リンパ浮腫の日常生活での注意について、医療者から話を聞くとき、退院後生活ではどういったことを避けてくださいと、代表的な行動の例が示されますが、自分の日常生活を思い浮かべて、たとえば“自宅で、重いものをもつ機会は”、“どのぐらいの時間、何回ぐらい”、“外出のときは”と考えてみると、確認しやすくなります。
リンパ浮腫は、予防と早期発見が大切です。リンパ浮腫が起こる可能性が考えられる場合、できるだけ浮腫が起こりにくいように注意しながら生活していきましょう。ただし、仕事や家事などいろいろな状況から予防的なことが十分できない場合があります。その場合でも、早期に発見して対処していくことが大切です。

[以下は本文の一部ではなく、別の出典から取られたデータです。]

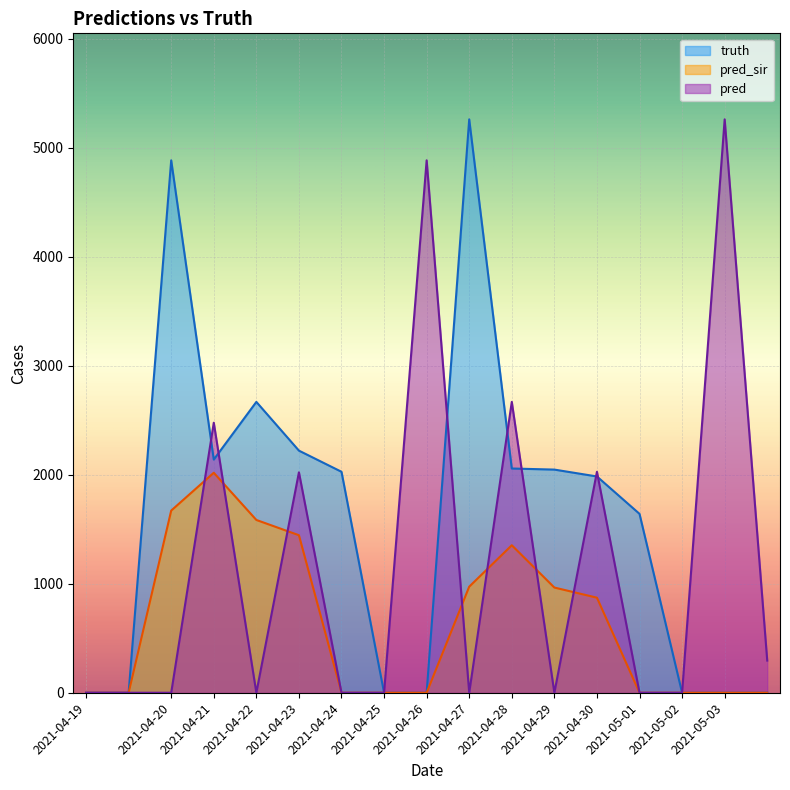

Reading left to right, transcribe all the data shown in this chart.

truth: 0	0	4884	2139	2668	2221	2027	0	0	5260	2057	2047	1984	1641	0	0	0
pred_sir: 0	0	1671	2018	1585	1445	0	0	0	973	1353	965	872	0	0	0	0
pred: 0	0	0	2477	0	2022	0	0	4884	0	2668	0	2027	0	0	5260	295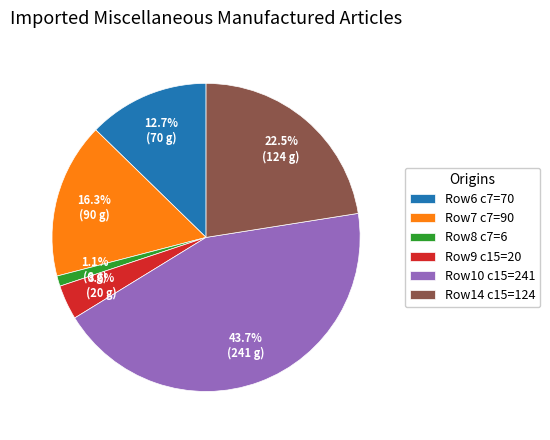

Is there a majority slice in this chart?

No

日常生活のなかでも、以下のような点に気をつけましょう。
◎ 怪我や虫さされなどによる感染を避ける
患肢(乳がんの場合、乳がんの手術・腋窩リンパ節を切除した側の腕)は、リンパの流れが低下しているため、感染や炎症を起こしやすくなっています。土いじりなどのときは、手袋をしたり長袖を着用するようにしましょう。また、万が一、虫にさされたときには、ひっかいたりして皮膚に傷をつけないようにかゆみ止めの薬を塗るなどしましょう。また、日焼けの炎症でむくみが悪くなることがありますので、日焼け止め対策を心がけましょう。
◎ スキンケア
肌の乾燥や角化を防ぎ、皮膚の保湿を心がけましょう。保湿クリームは、香料なども刺激物が少ないものを選びましょう。
◎ 重いモノをできるだけ持たない
手術したほうの腕で重いモノはなるべく持たないようにして、やむを得ず持つ必要があるときには、小分けして持つようにしましょう。また、買い物などはショッピングカートを利用するなどしましょう。赤ちゃんや小さなお子さんを抱く場合には、膝やクッションなどを利用し、赤ちゃんなどの体重を分散するように心がけましょう。
◎ パソコン使用時の注意
乳がんで利き腕の腋窩リンパ節を切除した場合で、仕事等でパソコンをよく使う必要がある方は、肘を長時間圧迫することで、わきにリンパがもどっていくのを阻害しやすいので、肘枕(リストレスト)を使って手の重さを分散させたり、途中で手を休め肘の屈伸運動をするなどしましょう。
◎ 衣類について
下着などは、できるだけ締め付けないゆったりしたものを選びましょう。